L’escalier (Stanley Donen, 1969)

A Londres, deux vieux homosexuels vivent chez la mère de l’un deux.

Evidemment, à l’époque de sa sortie, Staircase a dû paraître audacieux et certains traits gardent une certaine justesse (la mélancolie du couple devant les enfants qu’ils ne pourront jamais avoir). Toutefois, cette adaptation d’une pièce de théâtre est sûrement le film le plus sinistre de Stanley Donen. La complaisance dans le sordide (l’appartement marronnasse, les tâches de pisse sur les draps…) rend le film très pénible à regarder. Le cabotinage de Burton et Harrisson n’amène ni la vie ni la lumière ni la gaieté ni la vérité qui font cruellement défaut au film.

Le chevalier des sables (The sandpiper, Vincente Minnelli, 1965)

En Californie, une artiste peintre forcée par les autorités d’envoyer son fils en pensionnat séduit le directeur, un homme d’église…

Le genre de film qui fait amèrement regretter le temps révolu de la grandeur d’Hollywood. A l’exception des paysages naturels de Big Sur, tout ici respire la perfection somptueuse du film de studio, une perfection heureusement irriguée par la sensibilité d’un cinéaste authentiquement humaniste. Images de soleil couchant sur la mer en Cinémascope, voluptueuse bande originale (où Johnny Mandel a composé comme ça, au passage, un standard: The shadow of your smile), opulence de la direction artistique, précision classique du découpage.

Cette ode à l’harmonie est une leçon de mise en scène où Vincente Minnelli montre tranquillement sa supériorité sur ses jeunes (et moins jeunes) confrères européens. Toujours judicieusement, il sait nuancer ou appuyer le sens du scénario. En 1965, il n’y avait que lui pour bouleverser le spectateur avec une scène d’amour devant un feu de cheminée. Il réussit non pas en détournant le cliché mais en en rajoutant une couche: ainsi un oisillon vient-il se poser sur Liz Taylor pendant qu’elle est dans les bras de Richard Burton. C’est sublime et cela sonne juste (cet oisillon étant soigné par le personnage de Liz Taylor, sa fonction n’est pas décorative).

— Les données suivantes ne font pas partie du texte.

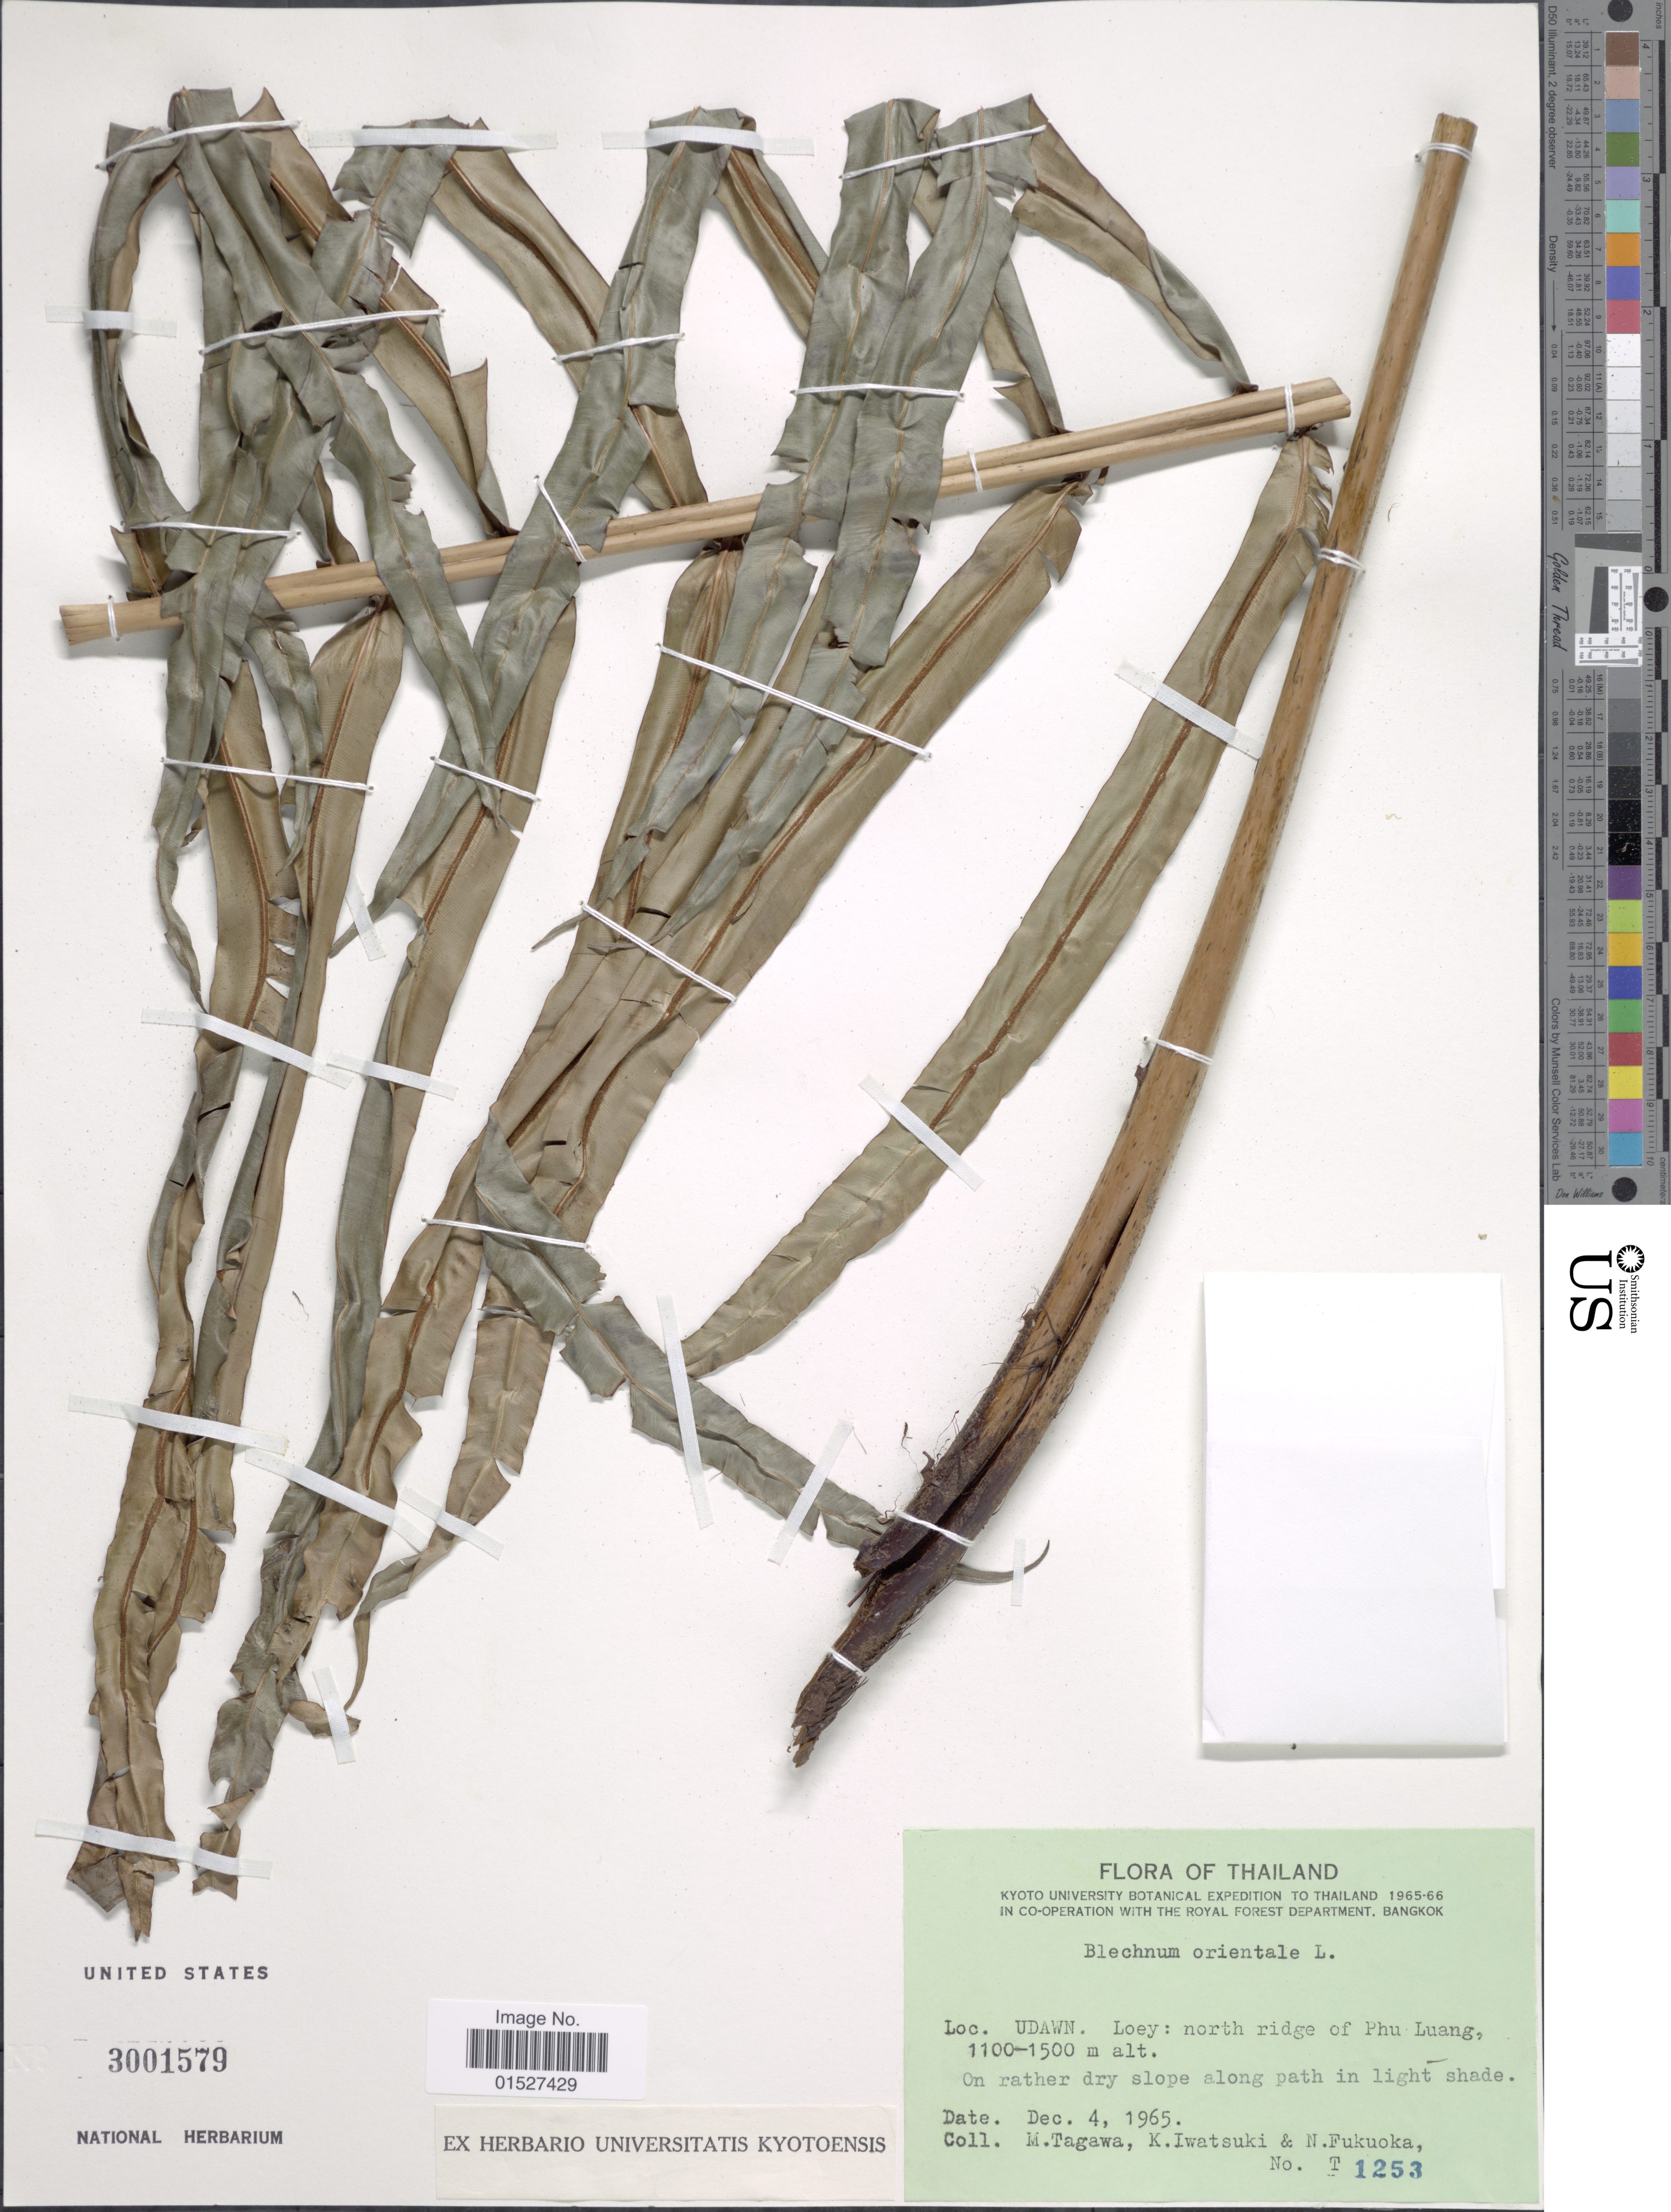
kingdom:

Le sentiment de plénitude qui se dégage à la vision du Chevalier des sables vient aussi de la noblesse d’un script où « chacun a ses raisons », de l’absence de caricature (la peinture de la communauté proto-hippie de Big Sur est infiniment plus juste que dans Seconds, film contemporain réalisé par un « jeune ») et de la grandeur des sentiments qui animent les personnages, fussent-ils dévoyés. Cet ultime chef d’oeuvre de Minnelli a ainsi des airs de film de Nicholas Ray revu par Leo McCarey.

Amère victoire (Nicholas Ray, 1957)

Désert de Libye, 1943: deux officiers de caractères opposés et amoureux de la même femme sont intégrés au même commando.

Sur le papier, une coproduction américano-française avec Cürd Jurgens et Richard Burton adaptée d’un best-seller de René Hardy dirigée par le réalisateur de La fureur de vivre avait de quoi faire peur. Amère victoire est pourtant un des trois ou quatre plus beaux films de Nicholas Ray.  C’est que la réflexion sur la lâcheté sous-tendue par le roman est un matériau qui sied parfaitement à ce poète obsédé par les fêlures intimes des durs à cuire. Le lyrisme plastique du cinéaste s’épanouit dans un superbe Cinémascope Noir-et-blanc. On n’est pas près d’oublier les visages des héros se découpant dans la nuit étoilée, donnant une tonalité cosmique au drame filmé, résumant le monde en une scène de théâtre. La dimension plastique et la dimension dramatique de la mise en scène sont peut-être plus intimement liées chez Nicholas Ray que chez aucun autre cinéaste américain.

L’excellente et théâtrale prestation de Richard Burton, la musique lyrique composée par Maurice Le Roux et diverses idées géniales tel que le barillet se révélant vide au moment d’achever un blessé transfigurent le film de guerre et haussent Amère victoire vers la tragédie. Pendant presque tout le film, on peut trouver l’opposition entre les deux officiers trop manichéenne, regretter que l’empathie soit évidente pour le personnage de Burton tandis que celui de Jurgens est systématiquement montré comme un salaud. Et puis arrive un plan sublime à la fin qui explique tout. Au retour de sa périlleuse mission, sa femme l’accueille sans l’embrasser, cherche du regard l’autre. En une seconde, tout son comportement précédent est justifié à l’esprit du spectateur. Et la justification n’est pas morale mais émotionnelle. Amère victoire est donc bel et bien un chef d’oeuvre de Nicholas Ray.